> [PROBLEM]
Every line from the beginning of the data through the line containing "Figure 1. Clinical trial flowchart." should be reproduced exactly, and no further lines should be output.

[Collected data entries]
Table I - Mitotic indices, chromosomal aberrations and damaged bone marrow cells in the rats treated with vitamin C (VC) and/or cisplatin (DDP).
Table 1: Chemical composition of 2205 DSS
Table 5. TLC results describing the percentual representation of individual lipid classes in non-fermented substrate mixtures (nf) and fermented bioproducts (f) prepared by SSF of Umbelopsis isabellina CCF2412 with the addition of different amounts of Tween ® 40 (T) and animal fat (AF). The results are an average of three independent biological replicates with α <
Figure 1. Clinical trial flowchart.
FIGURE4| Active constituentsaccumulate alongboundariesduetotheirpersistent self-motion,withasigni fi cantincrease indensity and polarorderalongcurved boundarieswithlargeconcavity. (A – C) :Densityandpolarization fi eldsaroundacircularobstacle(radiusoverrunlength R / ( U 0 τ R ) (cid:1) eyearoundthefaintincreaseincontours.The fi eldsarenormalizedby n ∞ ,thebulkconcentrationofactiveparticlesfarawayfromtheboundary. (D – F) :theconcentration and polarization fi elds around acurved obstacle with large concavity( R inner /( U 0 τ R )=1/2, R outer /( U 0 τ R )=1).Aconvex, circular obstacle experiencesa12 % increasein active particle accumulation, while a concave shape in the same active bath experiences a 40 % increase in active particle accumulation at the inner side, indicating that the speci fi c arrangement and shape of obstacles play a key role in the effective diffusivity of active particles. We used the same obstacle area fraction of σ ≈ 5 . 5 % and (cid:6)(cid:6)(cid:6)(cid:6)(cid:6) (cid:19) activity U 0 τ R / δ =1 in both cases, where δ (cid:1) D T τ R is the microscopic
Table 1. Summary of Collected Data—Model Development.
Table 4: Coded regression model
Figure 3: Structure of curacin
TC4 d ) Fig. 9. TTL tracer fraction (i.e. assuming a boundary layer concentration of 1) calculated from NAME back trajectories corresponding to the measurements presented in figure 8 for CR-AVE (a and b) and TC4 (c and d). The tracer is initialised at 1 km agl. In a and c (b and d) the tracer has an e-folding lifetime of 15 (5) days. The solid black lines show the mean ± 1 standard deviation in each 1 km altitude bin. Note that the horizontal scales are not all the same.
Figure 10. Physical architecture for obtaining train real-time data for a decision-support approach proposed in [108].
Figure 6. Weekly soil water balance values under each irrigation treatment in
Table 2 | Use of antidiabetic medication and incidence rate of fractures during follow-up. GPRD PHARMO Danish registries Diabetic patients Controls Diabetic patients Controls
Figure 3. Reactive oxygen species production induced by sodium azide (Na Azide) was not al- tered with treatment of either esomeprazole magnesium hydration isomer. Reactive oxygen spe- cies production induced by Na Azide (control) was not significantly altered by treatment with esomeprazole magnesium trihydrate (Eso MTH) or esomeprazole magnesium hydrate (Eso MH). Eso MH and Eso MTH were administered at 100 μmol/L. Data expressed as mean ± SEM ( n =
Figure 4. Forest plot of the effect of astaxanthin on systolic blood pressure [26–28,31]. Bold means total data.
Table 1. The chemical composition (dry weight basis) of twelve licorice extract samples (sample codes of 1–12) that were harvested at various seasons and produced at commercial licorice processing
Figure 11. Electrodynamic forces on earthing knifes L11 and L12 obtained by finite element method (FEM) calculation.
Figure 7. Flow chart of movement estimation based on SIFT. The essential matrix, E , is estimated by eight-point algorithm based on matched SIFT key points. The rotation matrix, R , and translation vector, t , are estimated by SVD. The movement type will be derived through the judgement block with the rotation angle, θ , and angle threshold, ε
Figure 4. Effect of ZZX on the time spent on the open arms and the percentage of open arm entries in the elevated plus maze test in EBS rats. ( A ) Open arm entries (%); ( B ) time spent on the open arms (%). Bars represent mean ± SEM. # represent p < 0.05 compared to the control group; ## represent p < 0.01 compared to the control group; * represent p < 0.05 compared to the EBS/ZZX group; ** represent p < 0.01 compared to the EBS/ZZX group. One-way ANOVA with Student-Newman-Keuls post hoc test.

> [RESULT FOR THIS TASK]
Table I - Mitotic indices, chromosomal aberrations and damaged bone marrow cells in the rats treated with vitamin C (VC) and/or cisplatin (DDP).
Table 1: Chemical composition of 2205 DSS
Table 5. TLC results describing the percentual representation of individual lipid classes in non-fermented substrate mixtures (nf) and fermented bioproducts (f) prepared by SSF of Umbelopsis isabellina CCF2412 with the addition of different amounts of Tween ® 40 (T) and animal fat (AF). The results are an average of three independent biological replicates with α <
Figure 1. Clinical trial flowchart.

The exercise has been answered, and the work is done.